The Five Precepts

handleaf[Image Source] If you’re not familiar with Buddhism, you may never have heard of the Five Precepts. They’re the ethical base of Buddhist practice, a sort of code that practicing Buddhists live by. They’re very closely tied to the Right Action spoke of the Eightfold Path, which, along with Right Livelihood and Right Speech, is part of the Ethical Conduct path of Buddhism. The Five Precepts are, in a word, central to Buddhist thought and practice.

In the West we’re quite used to commandments, and it’s easy to confuse the Five Precepts with some sort of list of commandments. They’re not. Nowhere in the precepts will you see a “thou shalt” or a “thou shalt not.” Instead, they’re formulated as choices, as voluntary undertakings, as decisions made by the individual because they make sense to the individual through practice and reflection, not because some cosmic (and potentially vengeful) being commanded them. Buddhists chant or recite them as reminders, as a kind of affirmation of the choice to practice.

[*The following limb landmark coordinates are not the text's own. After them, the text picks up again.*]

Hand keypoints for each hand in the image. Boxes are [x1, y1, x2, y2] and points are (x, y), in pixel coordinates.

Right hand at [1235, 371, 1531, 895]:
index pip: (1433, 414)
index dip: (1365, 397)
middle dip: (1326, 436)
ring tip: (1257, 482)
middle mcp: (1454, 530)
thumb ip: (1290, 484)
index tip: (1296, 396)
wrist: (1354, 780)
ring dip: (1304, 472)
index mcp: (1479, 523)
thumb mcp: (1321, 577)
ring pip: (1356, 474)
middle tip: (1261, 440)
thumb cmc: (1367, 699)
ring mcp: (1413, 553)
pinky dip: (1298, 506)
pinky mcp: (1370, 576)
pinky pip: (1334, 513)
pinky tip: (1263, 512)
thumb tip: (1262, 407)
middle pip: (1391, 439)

The precepts have both negative and positive formulations, and in both, you can see how the practicing Buddhist enters into a kind of equal partnership with them. Take a look at the negative formulations first.

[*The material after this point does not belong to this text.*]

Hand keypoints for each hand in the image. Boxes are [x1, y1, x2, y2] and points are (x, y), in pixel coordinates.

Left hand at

1. I undertake to abstain from taking or harming life.
2. I undertake to abstain from taking what is not freely given.
3. I undertake to abstain from causing harm through sexuality.

4. I undertake to abstain from false speech.
5. I undertake to abstain from taking intoxicants that dull the mind.

Notice that they all begin with “I undertake to abstain from…” Not “I vow not to…” or even “I will not...” For many Buddhists, in intention and in actual behavior, they do amount to vows, but they come from a humbler place, a place that recognizes that we don’t always get it right, even with the best of intentions. That doesn’t imply a lax attitude toward the precepts, but rather a compassionate attitude to ourselves.

We’ll look more closely at each of the precepts in later posts, but here’s a quick summary of how they’re usually understood:

1. The first precept is related to the practice of avihimsā, which is nonviolence, harmlessness, the absence of cruelty. For many Buddhists, but not all, this means vegetarianism, or even veganism. The central aim is to abstain from causing suffering to other sentient beings, human and non-human alike.

2. The second precept is obviously about not stealing, but it’s also a little more subtle. It’s about not manipulating people into giving, doing or saying things that they don’t give, do or say freely and voluntarily.

3. The third precept does not take the kind of moralistic attitude toward sex that we often see in the West. There’s no sense that sex itself is bad or sinful, but rather that since it’s such a basic human urge, it’s very susceptible to being misused, to being the source of harm. Obviously this covers issues like rape or sexual abuse, but it also covers sex that causes harm or pain to another married or partnered couple, or compulsive sex that causes harm to ourselves.

4. The fourth precept is about telling the truth, but not just in the sense of not lying. Buddhists are very concerned with attaining a vision of reality as it really is, and speech is one way that we can (further) distort reality for one another, not just through lying, but also through exaggerating, gossiping, and speaking ill of people.

5. The fifth precept is about drinking and taking drugs. Again, it’s not so much that these things are sinful in themselves, but rather that they interfere with mindfulness, the truthful and direct experience of the here-and-now. Some people take the fifth precept as a call to complete abstention, while others (usually the ones with more self-control!) take it as a reminder to stop after one or two.

We’ll end with the positive formulations of the five precepts, the flip side of the same coin in each case.

1. With deeds of loving kindness, I purify my body.
2. With open-handed generosity, I purify my body.
3. With stillness, simplicity and contentment, I purify my body.
4. With truthful communication, I purify my speech.
5. With mindfulness clear and radiant, I purify my mind.

If the negative formulations are the stick, at least of a sort, the positive formulations are the carrot. They are the benefits that one may gain, “purified” body, speech, and mind that are not as vulnerable to the urges, the whims, the moods, the dissatisfaction, and the general uncertainty – the suffering – that we live with.